Can I ask a graduate student or teaching assistant for a letter?

While technically you can, it is generally a rule to have letters written by professors rather than graduate teaching assistants (TAs). The professor may be in a better position to evaluate you and to compare you to current and previous classes of students. While TAs will often write fine letters and frequently write parts or all of letters which professors sign or co-sign, having a letter written and signed only by the TA may not do much to help your case. That said, it is better to have a strong letter from a graduate student than a letter from a professor that says little or nothing. Ultimately, because some schools specifically state that they will only accept letters from professors, it is in your best interest to get to know your professors well enough so that they can write a strong recommendation letter for you. If it’s absolutely necessary to get a letter from a graduate student, strategize with the student to have them draft the letter, ask the professor to edit and co-sign, ensuring that the language used is reflective of the joint opinion (e.g. using “we” instead of “I”). If you are doing research in a lab, a professor may ask your graduate student or postdoctoral supervisor to provide some input into the letter but they ultimately should be the one signing or co-signing it.

Do graduate or medical schools care if letters are confidential or not?

Yes! In general, graduate programs prefer confidential letters. Admissions committees recognize that it displays more confidence on the part of the applicant if letters are confidential (meaning that you cannot see or read the letters). Medical schools also require confidential letters. Under no circumstances will AMCAS provide applicants access to their letters of evaluation.

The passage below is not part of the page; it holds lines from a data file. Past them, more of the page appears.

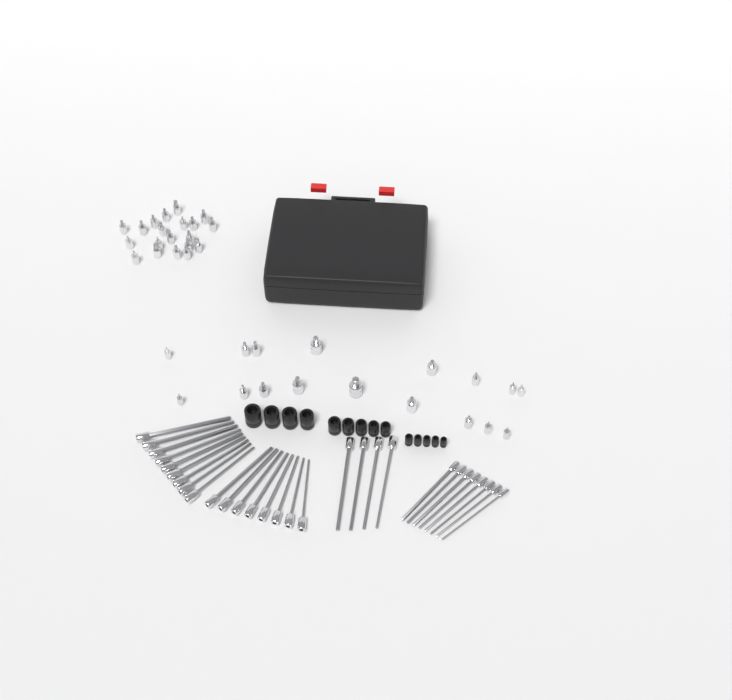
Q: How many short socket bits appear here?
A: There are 37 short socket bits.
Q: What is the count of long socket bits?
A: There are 29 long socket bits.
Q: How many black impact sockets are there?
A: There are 14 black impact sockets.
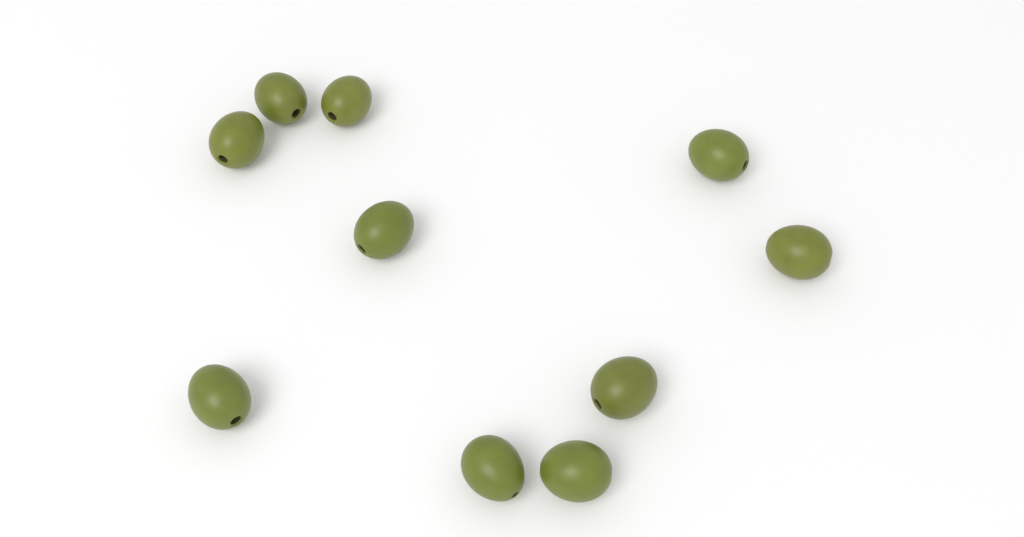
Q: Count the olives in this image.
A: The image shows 10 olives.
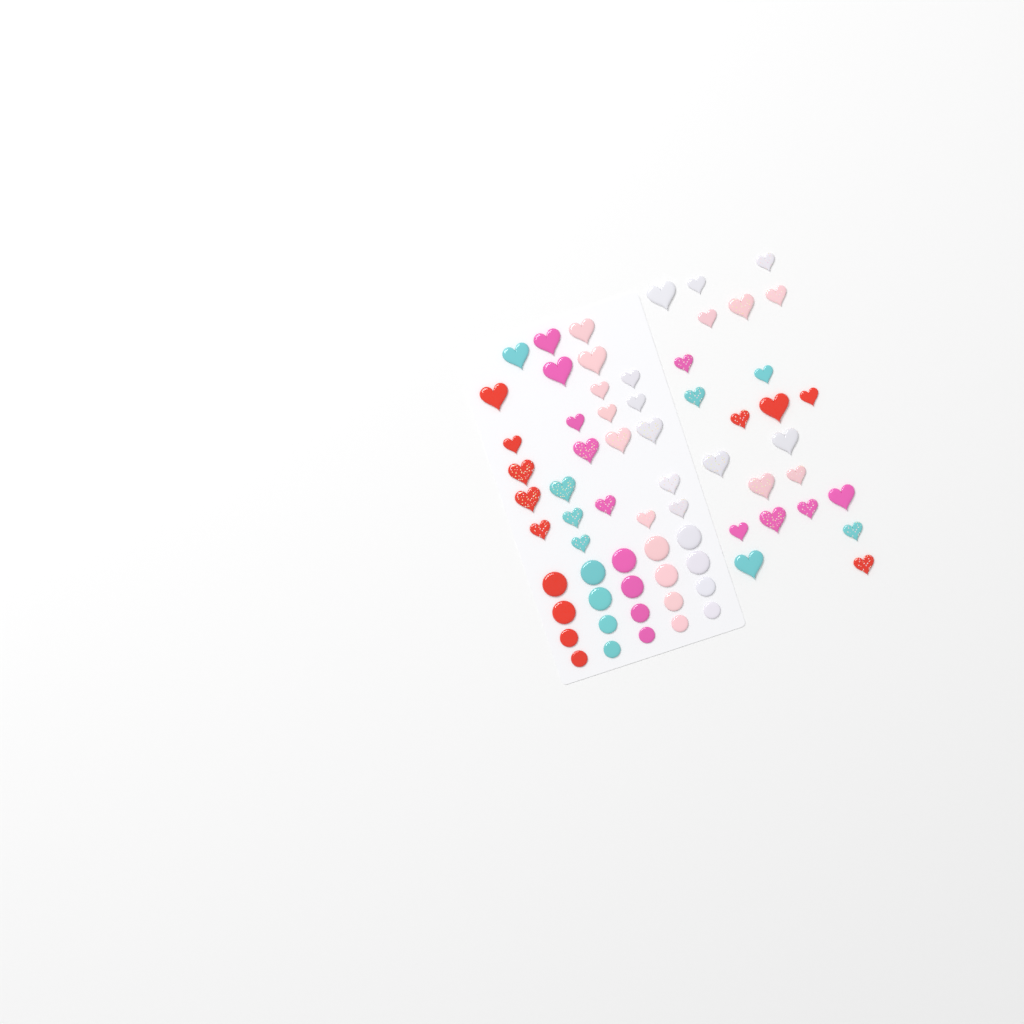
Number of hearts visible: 48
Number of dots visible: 20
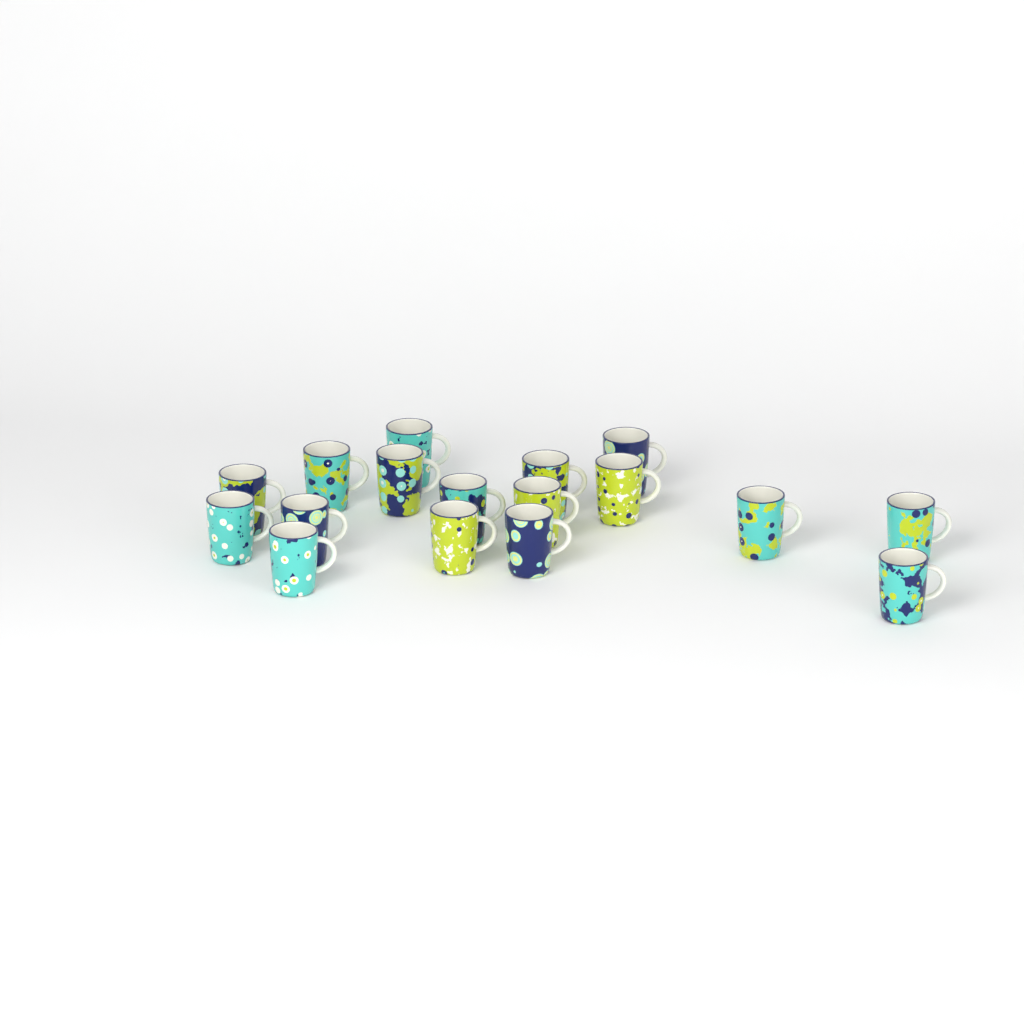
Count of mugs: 17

Should I use a Letter Service?

A Letter Service, such as Interfolio or Virtual Evals, will store your letters of recommendation in one place and send them to schools on your behalf. Your letter writers will write one letter and fill out one form rather than filling out a different form for every application. You will need to inform your letter writers of the letter writing guidelines for the Letter Service you plan to use (see your letter service’s website or contact them directly for more information). AMCAS has its own letter service (AMCAS Letter Writer Application), which is used by most medical schools in the U.S. Only a handful of U.S. medical schools do not participate in the AMCAS letter service. Note that Interfolio can be properly set up to send your letters to AMCAS but it may take up to 3 business days to be marked as received. 

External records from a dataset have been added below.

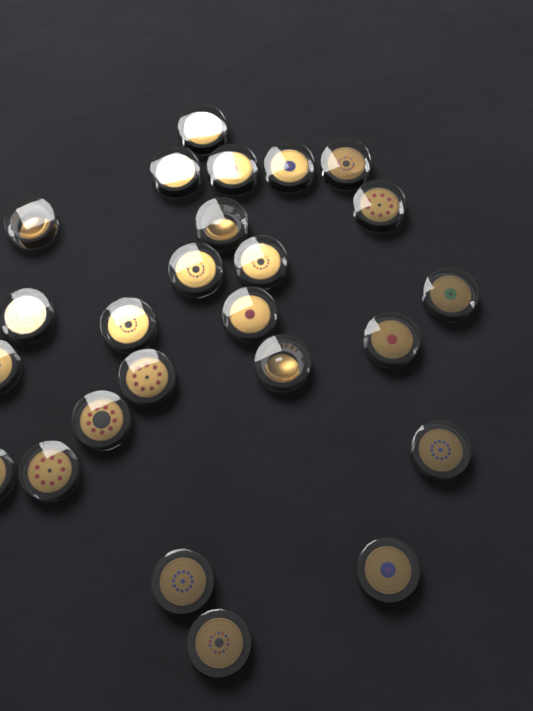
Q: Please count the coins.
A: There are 25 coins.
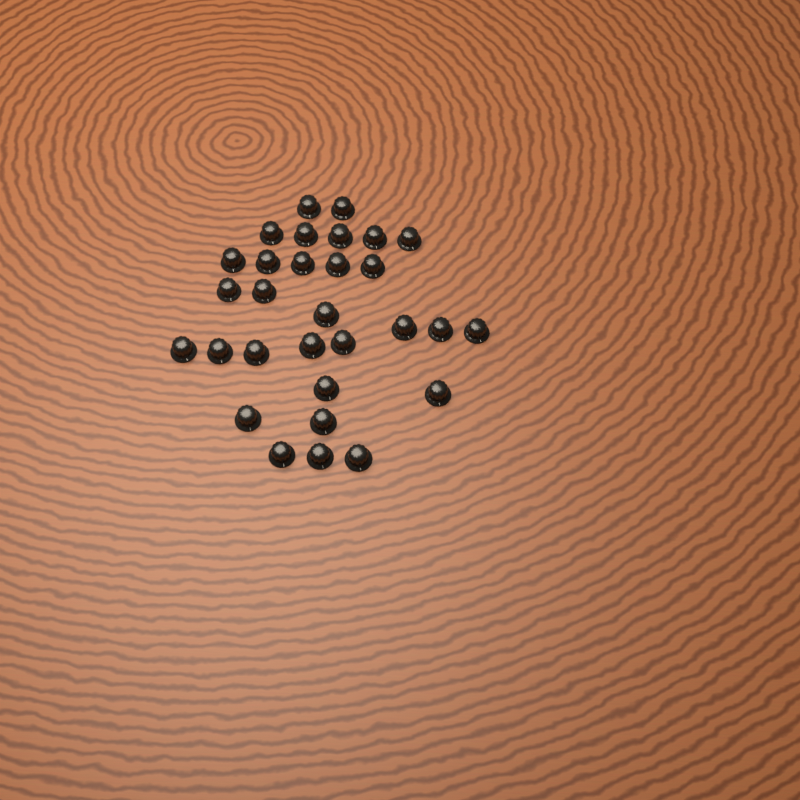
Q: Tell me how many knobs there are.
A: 30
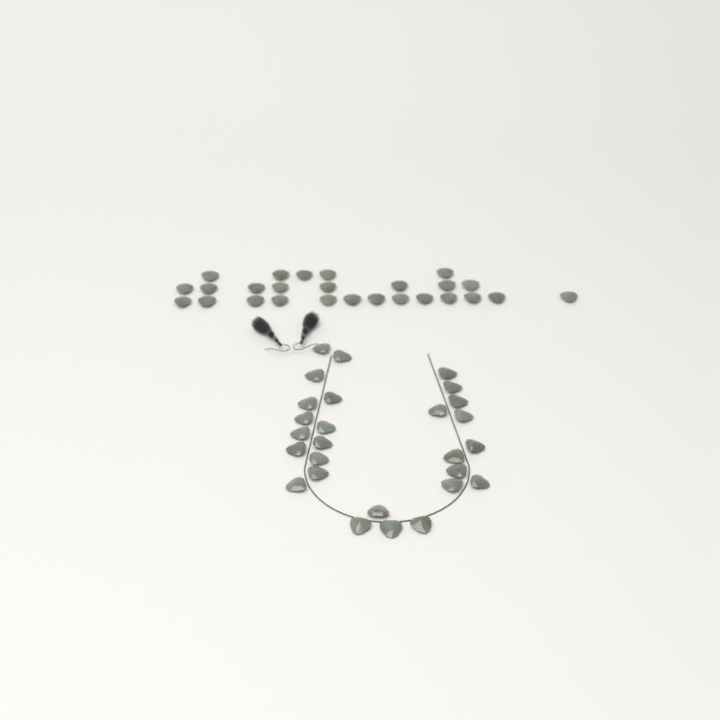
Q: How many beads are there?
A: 53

What information do my letter writers need to write good letters?

You can help your recommenders write the best letters letters by giving each of them a portfolio comprised of:

  • A cover note that includes:
    • Information on how to get in touch with you in case they need to reach you
    • A short summary document listing the duration and manner of your interactions (e.g. courses, research, volunteering, etc.)
    • Your career aspirations and the type of program you’re applying for
    • A list of schools and programs to which you are applying
    • Skills and experiences you would like emphasized in the letter, e.g. ability to communicate, self-confidence, willingness to accept responsibility, ability to handle conflict, leadership experience and potential, interpersonal skills, creativity, etc… Do not just list skills but provide specific examples that can be used in the letter to demonstrate these skills. 
    • Check your specific graduate program’s letter of recommendation guidelines. If there is specific information being requested, advise your letter writer to include this information.
    • Links to or information on where they can submit the letters
    • Due dates for the letters with the earliest due date at the top
    • Any other information that is relevant
  • Unofficial transcripts, nothing any courses you took with them
  • A draft of your personal statements
  • If applicable, a copy of your best work in the course, paper, lab evaluation, project, etc.
  • Your up-to-date resume
  • Any other information the professor specifically has requested.